Der Mann mit Wohnsitz in Kiel war wegen Vergewaltigung zu einer siebenjährigen Freiheitsstrafe verurteilt worden. Nach Verbüßung der Strafe hatte das Amtsgericht Neumünster auf Antrag der Polizei im September 2025 eine Observation angeordnet. Die Maßnahme wurde anschließend mehrfach durch das inzwischen zuständige Amtsgericht Kiel verlängert und lief zuletzt bis zum 12. Juni 2026. Einen weiteren Verlängerungsantrag der Polizei hatte das Amtsgericht Kiel zunächst abgelehnt.
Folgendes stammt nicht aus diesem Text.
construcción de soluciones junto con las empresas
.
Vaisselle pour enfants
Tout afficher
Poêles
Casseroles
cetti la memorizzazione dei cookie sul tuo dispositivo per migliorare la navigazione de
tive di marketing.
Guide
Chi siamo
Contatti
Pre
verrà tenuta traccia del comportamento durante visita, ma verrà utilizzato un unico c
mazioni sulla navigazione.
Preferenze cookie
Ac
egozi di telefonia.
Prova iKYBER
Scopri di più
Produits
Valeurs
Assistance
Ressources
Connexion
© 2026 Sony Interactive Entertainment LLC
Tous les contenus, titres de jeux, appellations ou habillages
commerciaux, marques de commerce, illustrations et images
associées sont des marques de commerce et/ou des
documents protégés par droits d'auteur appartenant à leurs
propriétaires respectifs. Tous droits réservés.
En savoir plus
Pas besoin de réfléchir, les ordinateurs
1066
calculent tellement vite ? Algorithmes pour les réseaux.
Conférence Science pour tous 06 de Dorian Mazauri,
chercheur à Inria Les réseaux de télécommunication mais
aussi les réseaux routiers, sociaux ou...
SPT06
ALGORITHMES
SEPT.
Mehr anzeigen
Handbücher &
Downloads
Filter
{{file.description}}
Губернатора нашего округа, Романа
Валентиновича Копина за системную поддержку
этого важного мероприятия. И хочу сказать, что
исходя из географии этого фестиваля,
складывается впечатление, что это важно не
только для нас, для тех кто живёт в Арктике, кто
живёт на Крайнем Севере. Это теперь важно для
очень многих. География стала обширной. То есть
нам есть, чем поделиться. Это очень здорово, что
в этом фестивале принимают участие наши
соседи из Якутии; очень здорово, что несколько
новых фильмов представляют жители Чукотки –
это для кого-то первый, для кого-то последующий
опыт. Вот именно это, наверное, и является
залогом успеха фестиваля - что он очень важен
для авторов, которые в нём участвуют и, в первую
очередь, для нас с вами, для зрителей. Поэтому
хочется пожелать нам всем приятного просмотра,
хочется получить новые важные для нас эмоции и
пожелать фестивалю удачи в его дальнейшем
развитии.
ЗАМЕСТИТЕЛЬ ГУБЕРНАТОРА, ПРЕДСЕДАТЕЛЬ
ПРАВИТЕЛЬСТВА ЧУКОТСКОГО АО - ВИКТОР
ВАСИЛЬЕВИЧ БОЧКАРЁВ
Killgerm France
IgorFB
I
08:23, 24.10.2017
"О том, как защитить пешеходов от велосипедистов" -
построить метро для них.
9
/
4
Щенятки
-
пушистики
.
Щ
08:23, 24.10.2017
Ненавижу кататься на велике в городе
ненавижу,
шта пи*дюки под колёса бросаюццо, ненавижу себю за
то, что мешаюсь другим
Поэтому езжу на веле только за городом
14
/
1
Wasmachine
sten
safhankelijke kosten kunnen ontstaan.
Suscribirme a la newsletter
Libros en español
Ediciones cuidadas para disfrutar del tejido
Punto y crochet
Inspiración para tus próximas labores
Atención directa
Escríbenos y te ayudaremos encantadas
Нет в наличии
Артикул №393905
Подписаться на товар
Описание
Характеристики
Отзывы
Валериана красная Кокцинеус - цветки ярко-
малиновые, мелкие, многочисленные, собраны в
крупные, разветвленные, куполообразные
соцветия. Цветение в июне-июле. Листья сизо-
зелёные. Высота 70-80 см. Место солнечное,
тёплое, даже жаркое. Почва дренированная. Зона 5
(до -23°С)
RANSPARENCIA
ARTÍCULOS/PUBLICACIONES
Zur Begründung führte das Gericht an, dass für eine dauerhafte, zeitlich unbegrenzte Überwachung keine ausreichende Rechtsgrundlage bestehe.
Gegen diese Entscheidung legte die Polizei Beschwerde ein – mit Erfolg: Das Oberlandesgericht hob den Beschluss des Amtsgerichts auf und ordnete die Fortsetzung der Observation für weitere vier Wochen an. Angesichts der Schwere der zu erwartenden Straftaten und der hohen Wahrscheinlichkeit, dass es bei entsprechender Gelegenheit dazu kommen werde, sei die Schwere des Eingriffs durch die beantragten Maßnahmen nach derzeitigem Sachstand weiterhin hinnehmbar.